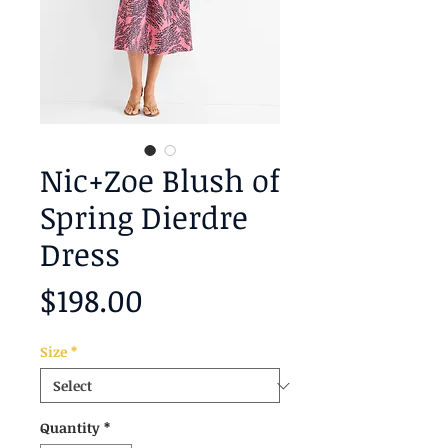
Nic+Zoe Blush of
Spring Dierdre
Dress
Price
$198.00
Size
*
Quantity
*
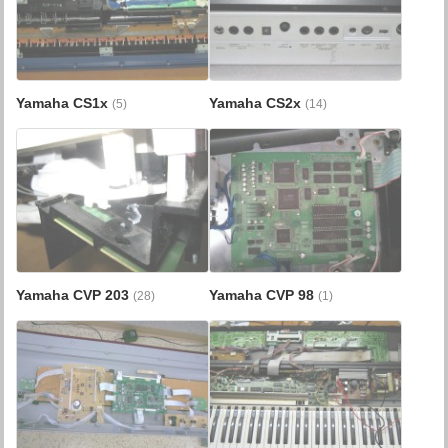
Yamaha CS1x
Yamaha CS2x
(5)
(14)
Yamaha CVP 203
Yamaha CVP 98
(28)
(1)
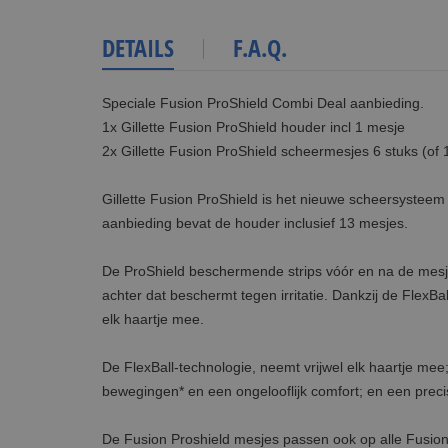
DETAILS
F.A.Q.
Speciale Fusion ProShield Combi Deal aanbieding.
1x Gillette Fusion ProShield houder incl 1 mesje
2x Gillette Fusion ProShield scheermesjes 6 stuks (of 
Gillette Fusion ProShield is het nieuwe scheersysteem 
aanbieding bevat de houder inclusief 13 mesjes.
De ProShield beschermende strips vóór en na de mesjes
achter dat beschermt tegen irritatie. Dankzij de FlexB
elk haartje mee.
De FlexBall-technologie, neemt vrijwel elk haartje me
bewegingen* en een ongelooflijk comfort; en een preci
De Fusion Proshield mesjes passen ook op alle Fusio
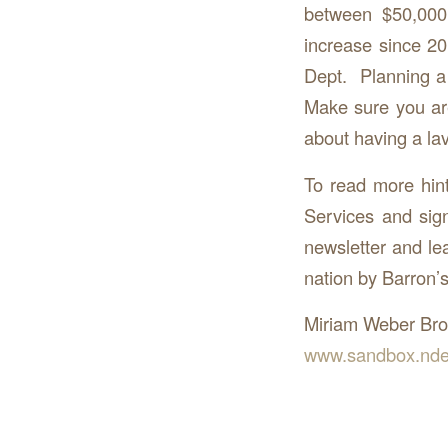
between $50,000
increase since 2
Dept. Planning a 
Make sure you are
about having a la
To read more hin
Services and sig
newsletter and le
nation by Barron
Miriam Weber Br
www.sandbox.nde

┄┄┄┄┄┄┄┄┄┄┄┄┄┄┄┄┄┄┄┄

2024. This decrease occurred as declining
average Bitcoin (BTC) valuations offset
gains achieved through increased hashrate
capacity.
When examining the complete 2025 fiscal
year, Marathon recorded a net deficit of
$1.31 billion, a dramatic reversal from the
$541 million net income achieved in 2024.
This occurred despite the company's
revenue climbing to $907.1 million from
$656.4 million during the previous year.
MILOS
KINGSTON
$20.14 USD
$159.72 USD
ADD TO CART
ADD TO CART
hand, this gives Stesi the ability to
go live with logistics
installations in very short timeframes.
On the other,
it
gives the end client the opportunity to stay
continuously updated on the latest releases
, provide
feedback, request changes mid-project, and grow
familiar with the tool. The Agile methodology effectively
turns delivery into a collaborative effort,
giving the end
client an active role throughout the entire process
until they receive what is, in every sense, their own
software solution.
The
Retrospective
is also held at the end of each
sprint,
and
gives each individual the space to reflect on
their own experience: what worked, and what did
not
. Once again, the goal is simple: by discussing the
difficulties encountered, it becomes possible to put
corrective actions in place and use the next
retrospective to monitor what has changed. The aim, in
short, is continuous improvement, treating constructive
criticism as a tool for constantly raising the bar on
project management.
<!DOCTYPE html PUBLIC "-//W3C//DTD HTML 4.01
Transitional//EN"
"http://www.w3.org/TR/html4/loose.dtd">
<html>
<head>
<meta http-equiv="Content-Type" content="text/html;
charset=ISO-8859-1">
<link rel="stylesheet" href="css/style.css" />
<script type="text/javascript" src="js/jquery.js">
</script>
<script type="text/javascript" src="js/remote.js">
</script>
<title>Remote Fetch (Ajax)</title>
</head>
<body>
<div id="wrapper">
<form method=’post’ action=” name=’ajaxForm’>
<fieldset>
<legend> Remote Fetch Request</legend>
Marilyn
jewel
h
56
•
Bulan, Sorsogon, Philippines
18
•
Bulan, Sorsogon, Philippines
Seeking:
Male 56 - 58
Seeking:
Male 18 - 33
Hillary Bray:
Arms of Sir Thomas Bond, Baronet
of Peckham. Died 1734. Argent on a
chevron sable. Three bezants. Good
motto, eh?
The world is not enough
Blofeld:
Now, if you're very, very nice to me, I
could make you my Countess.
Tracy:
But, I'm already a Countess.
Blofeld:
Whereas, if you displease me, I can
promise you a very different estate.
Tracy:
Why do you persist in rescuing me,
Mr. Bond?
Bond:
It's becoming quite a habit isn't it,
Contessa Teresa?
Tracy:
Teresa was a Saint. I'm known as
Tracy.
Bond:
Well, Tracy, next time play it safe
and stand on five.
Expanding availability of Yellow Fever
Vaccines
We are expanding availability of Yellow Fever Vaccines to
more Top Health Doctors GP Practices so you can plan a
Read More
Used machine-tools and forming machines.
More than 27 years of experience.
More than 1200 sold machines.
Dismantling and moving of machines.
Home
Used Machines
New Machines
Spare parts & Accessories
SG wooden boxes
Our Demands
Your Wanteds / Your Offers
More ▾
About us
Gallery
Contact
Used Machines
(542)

┄┄┄┄┄┄┄┄┄┄┄┄┄┄┄┄┄┄┄┄

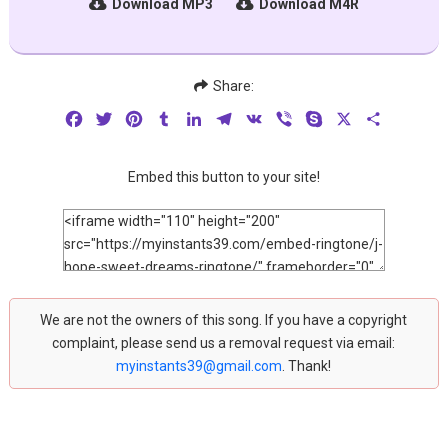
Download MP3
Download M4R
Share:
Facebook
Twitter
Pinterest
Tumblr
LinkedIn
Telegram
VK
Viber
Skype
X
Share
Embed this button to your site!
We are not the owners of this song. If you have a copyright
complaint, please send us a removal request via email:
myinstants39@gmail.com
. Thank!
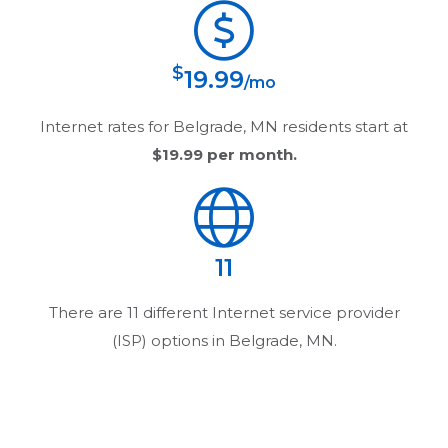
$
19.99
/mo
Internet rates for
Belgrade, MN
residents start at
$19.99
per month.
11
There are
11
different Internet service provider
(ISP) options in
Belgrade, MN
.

┄┄┄┄┄┄┄┄┄┄┄┄┄┄┄┄┄┄┄┄

In the listing above, find the line with "Nic+Zoe Blush of" and the line with "aanbieding bevat de". Copy both of them and every line between, exactly, but not the pictures.

Nic+Zoe Blush of
Spring Dierdre
Dress
Price
$198.00
Size
*
Quantity
*
Yamaha CS1x
Yamaha CS2x
(5)
(14)
Yamaha CVP 203
Yamaha CVP 98
(28)
(1)
DETAILS
F.A.Q.
Speciale Fusion ProShield Combi Deal aanbieding.
1x Gillette Fusion ProShield houder incl 1 mesje
2x Gillette Fusion ProShield scheermesjes 6 stuks (of 
Gillette Fusion ProShield is het nieuwe scheersysteem 
aanbieding bevat de houder inclusief 13 mesjes.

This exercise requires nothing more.